Dataset entries

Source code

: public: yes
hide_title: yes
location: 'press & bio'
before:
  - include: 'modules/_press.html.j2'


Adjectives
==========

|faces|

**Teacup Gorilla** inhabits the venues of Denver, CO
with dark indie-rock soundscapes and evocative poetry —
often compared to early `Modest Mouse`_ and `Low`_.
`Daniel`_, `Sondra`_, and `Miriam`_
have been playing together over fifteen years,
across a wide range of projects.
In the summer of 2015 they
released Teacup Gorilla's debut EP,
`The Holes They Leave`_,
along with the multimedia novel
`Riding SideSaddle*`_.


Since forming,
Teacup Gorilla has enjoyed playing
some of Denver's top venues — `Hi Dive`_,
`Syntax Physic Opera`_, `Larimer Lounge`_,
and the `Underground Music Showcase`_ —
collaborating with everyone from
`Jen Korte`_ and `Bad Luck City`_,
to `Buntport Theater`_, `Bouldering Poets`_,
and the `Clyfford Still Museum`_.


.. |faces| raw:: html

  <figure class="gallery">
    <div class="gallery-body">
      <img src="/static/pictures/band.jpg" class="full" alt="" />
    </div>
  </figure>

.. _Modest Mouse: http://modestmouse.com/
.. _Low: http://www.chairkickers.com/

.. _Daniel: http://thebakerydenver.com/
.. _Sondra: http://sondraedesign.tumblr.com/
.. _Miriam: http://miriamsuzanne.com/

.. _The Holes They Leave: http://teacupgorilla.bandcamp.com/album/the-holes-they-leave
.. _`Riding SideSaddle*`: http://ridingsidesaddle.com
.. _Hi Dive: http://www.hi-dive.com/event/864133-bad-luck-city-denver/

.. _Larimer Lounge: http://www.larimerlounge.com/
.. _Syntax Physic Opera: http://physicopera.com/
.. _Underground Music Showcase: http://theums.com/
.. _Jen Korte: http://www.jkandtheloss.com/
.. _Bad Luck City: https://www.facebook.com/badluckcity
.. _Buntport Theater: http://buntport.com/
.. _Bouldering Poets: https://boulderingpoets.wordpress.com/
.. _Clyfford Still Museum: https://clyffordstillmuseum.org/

Task goal.
What is needed here is an exact copy of all the entries.

Exercise output.
Source code

: public: yes
hide_title: yes
location: 'press & bio'
before:
  - include: 'modules/_press.html.j2'


Adjectives
==========

|faces|

**Teacup Gorilla** inhabits the venues of Denver, CO
with dark indie-rock soundscapes and evocative poetry —
often compared to early `Modest Mouse`_ and `Low`_.
`Daniel`_, `Sondra`_, and `Miriam`_
have been playing together over fifteen years,
across a wide range of projects.
In the summer of 2015 they
released Teacup Gorilla's debut EP,
`The Holes They Leave`_,
along with the multimedia novel
`Riding SideSaddle*`_.


Since forming,
Teacup Gorilla has enjoyed playing
some of Denver's top venues — `Hi Dive`_,
`Syntax Physic Opera`_, `Larimer Lounge`_,
and the `Underground Music Showcase`_ —
collaborating with everyone from
`Jen Korte`_ and `Bad Luck City`_,
to `Buntport Theater`_, `Bouldering Poets`_,
and the `Clyfford Still Museum`_.


.. |faces| raw:: html

  <figure class="gallery">
    <div class="gallery-body">
      <img src="/static/pictures/band.jpg" class="full" alt="" />
    </div>
  </figure>

.. _Modest Mouse: http://modestmouse.com/
.. _Low: http://www.chairkickers.com/

.. _Daniel: http://thebakerydenver.com/
.. _Sondra: http://sondraedesign.tumblr.com/
.. _Miriam: http://miriamsuzanne.com/

.. _The Holes They Leave: http://teacupgorilla.bandcamp.com/album/the-holes-they-leave
.. _`Riding SideSaddle*`: http://ridingsidesaddle.com
.. _Hi Dive: http://www.hi-dive.com/event/864133-bad-luck-city-denver/

.. _Larimer Lounge: http://www.larimerlounge.com/
.. _Syntax Physic Opera: http://physicopera.com/
.. _Underground Music Showcase: http://theums.com/
.. _Jen Korte: http://www.jkandtheloss.com/
.. _Bad Luck City: https://www.facebook.com/badluckcity
.. _Buntport Theater: http://buntport.com/
.. _Bouldering Poets: https://boulderingpoets.wordpress.com/
.. _Clyfford Still Museum: https://clyffordstillmuseum.org/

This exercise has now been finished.